RECORDS FOR PROCESSING: Begin

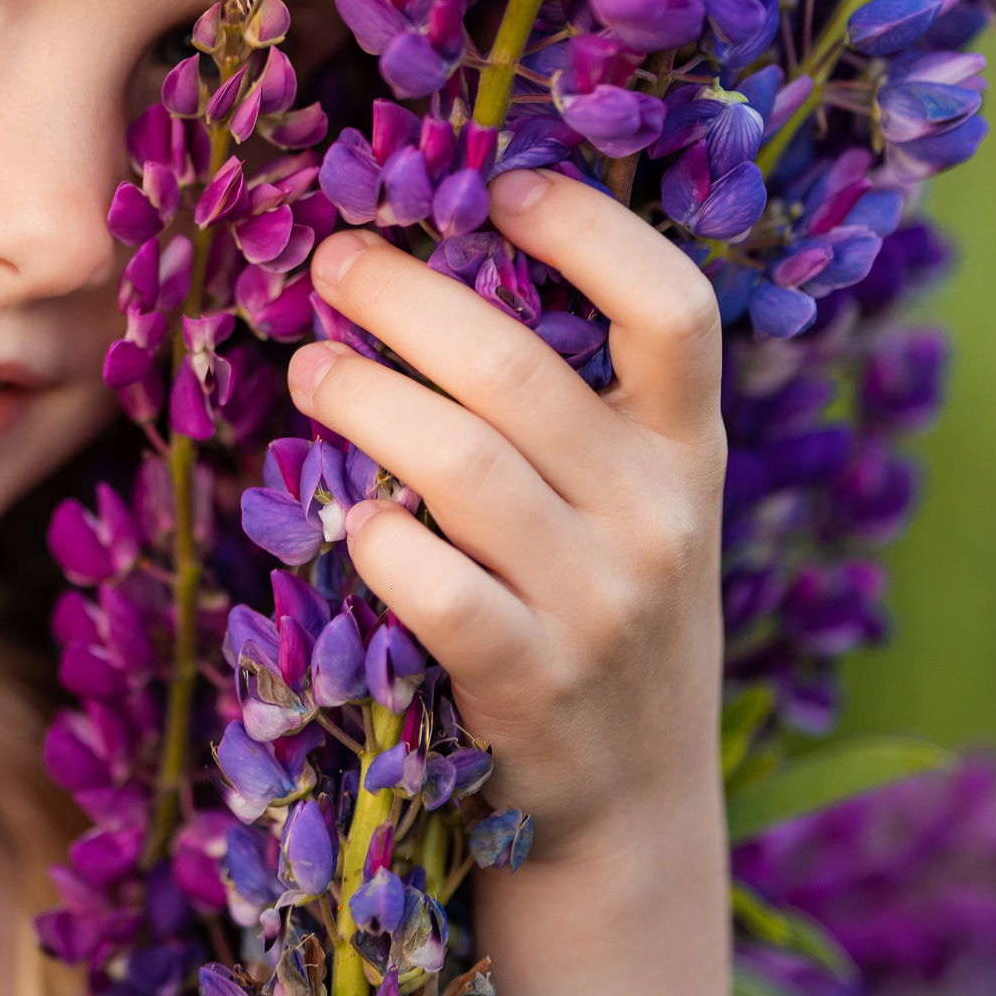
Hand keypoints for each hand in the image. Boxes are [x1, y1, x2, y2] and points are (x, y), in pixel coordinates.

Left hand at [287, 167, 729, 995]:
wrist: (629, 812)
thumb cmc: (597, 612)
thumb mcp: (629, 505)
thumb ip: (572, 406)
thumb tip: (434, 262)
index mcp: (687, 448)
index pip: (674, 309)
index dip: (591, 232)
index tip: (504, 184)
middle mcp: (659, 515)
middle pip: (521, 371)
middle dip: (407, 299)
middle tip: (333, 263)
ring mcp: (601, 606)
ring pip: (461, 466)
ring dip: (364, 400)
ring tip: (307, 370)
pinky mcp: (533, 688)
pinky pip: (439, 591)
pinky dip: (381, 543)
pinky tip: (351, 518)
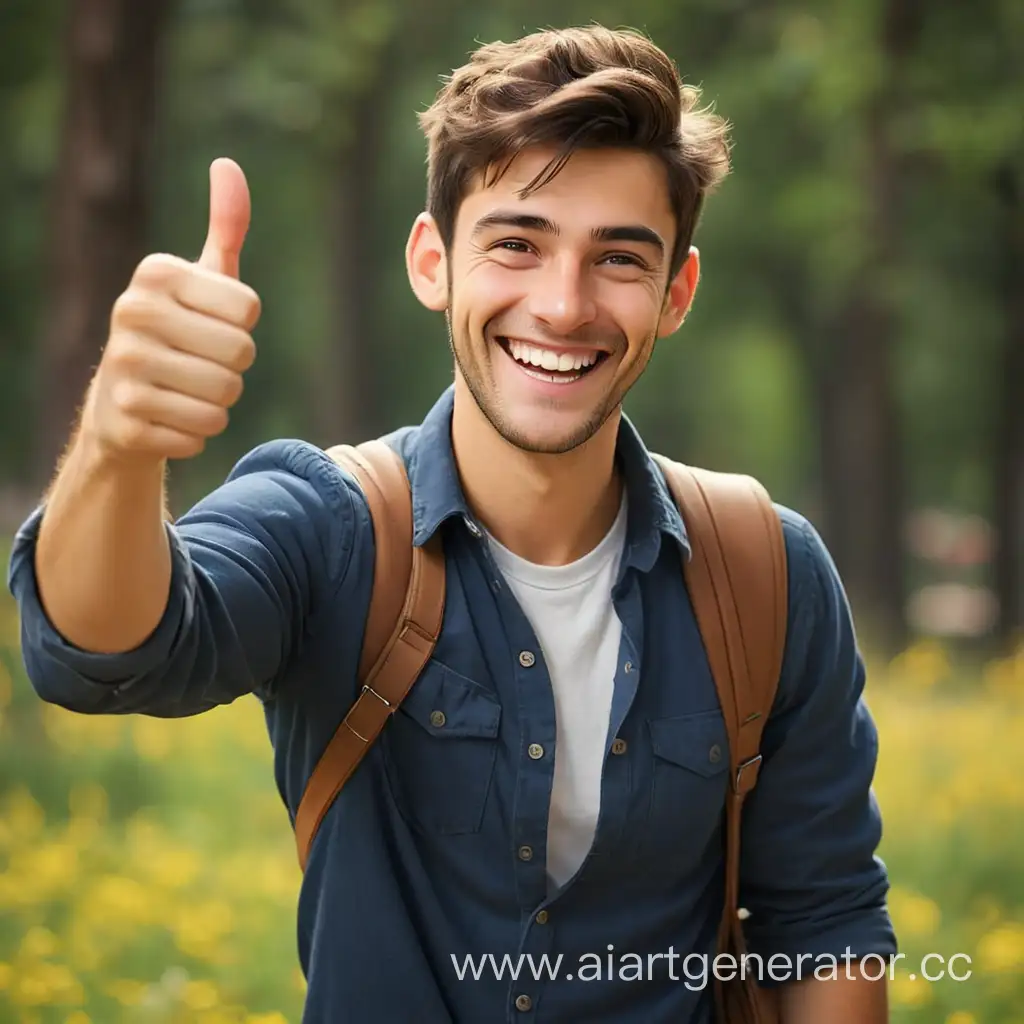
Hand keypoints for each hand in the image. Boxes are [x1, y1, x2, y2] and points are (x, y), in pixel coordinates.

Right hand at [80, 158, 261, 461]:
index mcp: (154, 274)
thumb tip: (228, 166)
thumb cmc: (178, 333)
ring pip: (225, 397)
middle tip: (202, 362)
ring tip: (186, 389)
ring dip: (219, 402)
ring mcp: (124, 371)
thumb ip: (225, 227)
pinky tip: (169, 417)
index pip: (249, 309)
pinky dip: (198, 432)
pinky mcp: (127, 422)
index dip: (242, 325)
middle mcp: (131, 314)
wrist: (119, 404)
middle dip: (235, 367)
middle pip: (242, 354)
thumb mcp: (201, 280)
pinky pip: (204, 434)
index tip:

RECORDS FOR PROCESSING: End

▸ **WHAT IS BEING ASKED**: Where a line in the entries holds the word "ring", copy that line.

▸ **SOLUTION**:
ring mcp: (601, 606)
ring pip: (461, 466)
ring dip: (364, 400)
ring tip: (307, 370)
ring pip: (225, 397)
ring tip: (186, 389)
ring dip: (219, 402)
ring mcp: (124, 371)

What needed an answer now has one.